Items listed in a dataset

****************************************

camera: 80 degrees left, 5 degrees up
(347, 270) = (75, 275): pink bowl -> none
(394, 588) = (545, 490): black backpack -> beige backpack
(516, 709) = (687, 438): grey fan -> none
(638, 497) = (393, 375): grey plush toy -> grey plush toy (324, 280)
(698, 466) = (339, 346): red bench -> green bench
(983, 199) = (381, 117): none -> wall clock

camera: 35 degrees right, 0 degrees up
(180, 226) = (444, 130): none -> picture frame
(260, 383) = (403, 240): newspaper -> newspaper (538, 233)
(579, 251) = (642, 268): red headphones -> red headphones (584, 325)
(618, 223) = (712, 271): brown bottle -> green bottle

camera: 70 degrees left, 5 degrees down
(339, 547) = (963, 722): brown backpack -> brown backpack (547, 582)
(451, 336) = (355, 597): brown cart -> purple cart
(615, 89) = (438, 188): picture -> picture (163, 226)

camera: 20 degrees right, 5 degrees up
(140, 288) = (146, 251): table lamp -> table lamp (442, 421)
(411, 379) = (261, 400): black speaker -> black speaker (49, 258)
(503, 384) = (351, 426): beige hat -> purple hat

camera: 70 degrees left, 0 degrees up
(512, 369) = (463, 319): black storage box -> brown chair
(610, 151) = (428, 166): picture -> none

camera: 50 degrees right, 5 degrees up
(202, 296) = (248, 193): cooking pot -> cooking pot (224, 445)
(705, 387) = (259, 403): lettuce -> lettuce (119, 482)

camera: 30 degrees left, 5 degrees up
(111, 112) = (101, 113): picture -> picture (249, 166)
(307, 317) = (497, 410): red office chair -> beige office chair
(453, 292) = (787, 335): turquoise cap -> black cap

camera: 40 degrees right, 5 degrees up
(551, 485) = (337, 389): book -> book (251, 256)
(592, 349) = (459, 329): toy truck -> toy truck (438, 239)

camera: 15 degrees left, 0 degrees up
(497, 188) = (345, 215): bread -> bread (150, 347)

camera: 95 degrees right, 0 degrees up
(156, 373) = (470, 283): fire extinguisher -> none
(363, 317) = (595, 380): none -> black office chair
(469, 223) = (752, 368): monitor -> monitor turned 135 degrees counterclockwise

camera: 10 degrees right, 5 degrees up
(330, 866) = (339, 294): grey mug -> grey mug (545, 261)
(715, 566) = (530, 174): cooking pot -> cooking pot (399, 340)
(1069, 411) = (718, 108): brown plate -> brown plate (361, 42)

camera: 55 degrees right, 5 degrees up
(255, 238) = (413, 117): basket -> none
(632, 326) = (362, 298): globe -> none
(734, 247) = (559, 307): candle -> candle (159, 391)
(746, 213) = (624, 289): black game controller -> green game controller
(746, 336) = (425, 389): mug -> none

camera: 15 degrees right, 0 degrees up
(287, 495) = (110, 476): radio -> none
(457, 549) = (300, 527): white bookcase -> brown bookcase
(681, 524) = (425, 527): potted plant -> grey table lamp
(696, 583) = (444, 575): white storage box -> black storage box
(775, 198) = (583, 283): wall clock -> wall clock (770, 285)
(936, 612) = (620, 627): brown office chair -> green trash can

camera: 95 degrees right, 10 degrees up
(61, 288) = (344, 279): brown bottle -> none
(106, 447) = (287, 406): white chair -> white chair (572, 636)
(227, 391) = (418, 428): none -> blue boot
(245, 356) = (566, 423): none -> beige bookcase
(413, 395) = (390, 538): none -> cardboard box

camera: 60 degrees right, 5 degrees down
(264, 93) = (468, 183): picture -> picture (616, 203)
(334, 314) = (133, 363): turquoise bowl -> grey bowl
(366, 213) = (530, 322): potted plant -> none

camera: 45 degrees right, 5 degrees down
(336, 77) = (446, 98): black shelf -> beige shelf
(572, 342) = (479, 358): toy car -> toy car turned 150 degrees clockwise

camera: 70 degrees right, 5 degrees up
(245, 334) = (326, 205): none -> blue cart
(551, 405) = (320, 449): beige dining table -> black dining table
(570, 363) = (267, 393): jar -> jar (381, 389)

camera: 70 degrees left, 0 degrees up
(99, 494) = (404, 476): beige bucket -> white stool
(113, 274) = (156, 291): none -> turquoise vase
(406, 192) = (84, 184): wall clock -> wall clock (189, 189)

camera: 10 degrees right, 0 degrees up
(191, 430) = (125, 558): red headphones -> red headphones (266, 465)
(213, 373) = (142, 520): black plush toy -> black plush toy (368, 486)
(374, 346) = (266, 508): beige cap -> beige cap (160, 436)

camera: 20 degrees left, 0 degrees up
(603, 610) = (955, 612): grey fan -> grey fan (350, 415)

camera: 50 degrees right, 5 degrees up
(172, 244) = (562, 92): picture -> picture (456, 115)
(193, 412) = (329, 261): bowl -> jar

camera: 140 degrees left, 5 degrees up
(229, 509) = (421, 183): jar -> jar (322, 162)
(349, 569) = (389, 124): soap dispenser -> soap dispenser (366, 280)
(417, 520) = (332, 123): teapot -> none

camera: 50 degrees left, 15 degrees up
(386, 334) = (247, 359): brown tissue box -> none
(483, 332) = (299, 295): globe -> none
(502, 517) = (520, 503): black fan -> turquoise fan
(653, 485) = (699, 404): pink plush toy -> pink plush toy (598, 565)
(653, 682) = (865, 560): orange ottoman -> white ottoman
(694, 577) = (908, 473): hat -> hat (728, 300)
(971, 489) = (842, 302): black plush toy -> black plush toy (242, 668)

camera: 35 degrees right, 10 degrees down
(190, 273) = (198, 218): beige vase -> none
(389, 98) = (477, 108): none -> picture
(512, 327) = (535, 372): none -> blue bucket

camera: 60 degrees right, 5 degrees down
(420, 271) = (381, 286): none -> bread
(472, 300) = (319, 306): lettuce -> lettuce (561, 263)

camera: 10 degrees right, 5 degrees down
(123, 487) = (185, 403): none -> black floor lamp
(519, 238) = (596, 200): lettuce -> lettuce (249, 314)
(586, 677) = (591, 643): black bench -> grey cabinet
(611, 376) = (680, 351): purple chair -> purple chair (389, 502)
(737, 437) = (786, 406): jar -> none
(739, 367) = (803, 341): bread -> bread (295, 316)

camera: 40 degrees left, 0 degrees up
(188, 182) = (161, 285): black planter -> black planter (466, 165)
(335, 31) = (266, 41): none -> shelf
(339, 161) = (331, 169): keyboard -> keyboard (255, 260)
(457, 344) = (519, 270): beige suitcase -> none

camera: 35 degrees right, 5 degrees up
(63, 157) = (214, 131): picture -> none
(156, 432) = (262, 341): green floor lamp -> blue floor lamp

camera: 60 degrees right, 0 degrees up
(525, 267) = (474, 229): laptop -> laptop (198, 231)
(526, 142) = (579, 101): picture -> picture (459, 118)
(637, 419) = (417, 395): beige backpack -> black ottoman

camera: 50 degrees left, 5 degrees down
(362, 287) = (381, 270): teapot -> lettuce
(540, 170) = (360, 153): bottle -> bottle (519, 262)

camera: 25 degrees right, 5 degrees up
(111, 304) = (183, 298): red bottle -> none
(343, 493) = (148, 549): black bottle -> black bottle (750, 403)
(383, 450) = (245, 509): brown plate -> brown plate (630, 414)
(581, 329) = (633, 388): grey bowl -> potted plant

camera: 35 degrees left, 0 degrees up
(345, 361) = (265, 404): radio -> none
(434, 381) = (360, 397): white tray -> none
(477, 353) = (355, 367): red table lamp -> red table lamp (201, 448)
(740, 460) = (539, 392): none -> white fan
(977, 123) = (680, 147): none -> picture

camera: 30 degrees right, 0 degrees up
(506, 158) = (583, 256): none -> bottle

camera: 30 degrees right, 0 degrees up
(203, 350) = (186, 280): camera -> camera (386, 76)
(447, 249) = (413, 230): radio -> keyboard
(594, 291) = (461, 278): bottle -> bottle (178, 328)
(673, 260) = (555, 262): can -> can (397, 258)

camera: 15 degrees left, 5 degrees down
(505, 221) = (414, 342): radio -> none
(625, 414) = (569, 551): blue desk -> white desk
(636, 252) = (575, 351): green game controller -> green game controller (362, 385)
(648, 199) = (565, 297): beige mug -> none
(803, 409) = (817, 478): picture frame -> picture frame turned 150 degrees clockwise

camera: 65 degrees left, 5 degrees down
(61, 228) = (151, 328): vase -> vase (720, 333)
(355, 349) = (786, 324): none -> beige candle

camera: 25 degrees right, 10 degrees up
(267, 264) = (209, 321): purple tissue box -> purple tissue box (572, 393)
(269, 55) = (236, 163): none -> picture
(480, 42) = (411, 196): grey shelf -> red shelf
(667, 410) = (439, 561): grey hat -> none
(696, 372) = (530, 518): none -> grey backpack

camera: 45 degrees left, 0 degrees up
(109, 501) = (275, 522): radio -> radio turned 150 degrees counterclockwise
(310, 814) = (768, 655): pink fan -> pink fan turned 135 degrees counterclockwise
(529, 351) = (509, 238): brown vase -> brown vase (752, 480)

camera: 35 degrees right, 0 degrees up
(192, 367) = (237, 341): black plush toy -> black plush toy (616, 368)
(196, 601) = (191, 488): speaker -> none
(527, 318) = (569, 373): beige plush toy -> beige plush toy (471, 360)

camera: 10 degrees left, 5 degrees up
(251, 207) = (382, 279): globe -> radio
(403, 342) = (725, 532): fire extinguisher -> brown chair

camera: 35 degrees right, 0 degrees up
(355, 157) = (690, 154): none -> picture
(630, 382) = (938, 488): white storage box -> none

****************************************

Give back precisely the lines above that start at the line containing "(347, 270) = (75, 275): pink bowl -> none" and end at the line containing "(615, 89) = (438, 188): picture", inclusive. No other lines belong in the output.

- WRITTEN RESPONSE:
(347, 270) = (75, 275): pink bowl -> none
(394, 588) = (545, 490): black backpack -> beige backpack
(516, 709) = (687, 438): grey fan -> none
(638, 497) = (393, 375): grey plush toy -> grey plush toy (324, 280)
(698, 466) = (339, 346): red bench -> green bench
(983, 199) = (381, 117): none -> wall clock

camera: 35 degrees right, 0 degrees up
(180, 226) = (444, 130): none -> picture frame
(260, 383) = (403, 240): newspaper -> newspaper (538, 233)
(579, 251) = (642, 268): red headphones -> red headphones (584, 325)
(618, 223) = (712, 271): brown bottle -> green bottle

camera: 70 degrees left, 5 degrees down
(339, 547) = (963, 722): brown backpack -> brown backpack (547, 582)
(451, 336) = (355, 597): brown cart -> purple cart
(615, 89) = (438, 188): picture -> picture (163, 226)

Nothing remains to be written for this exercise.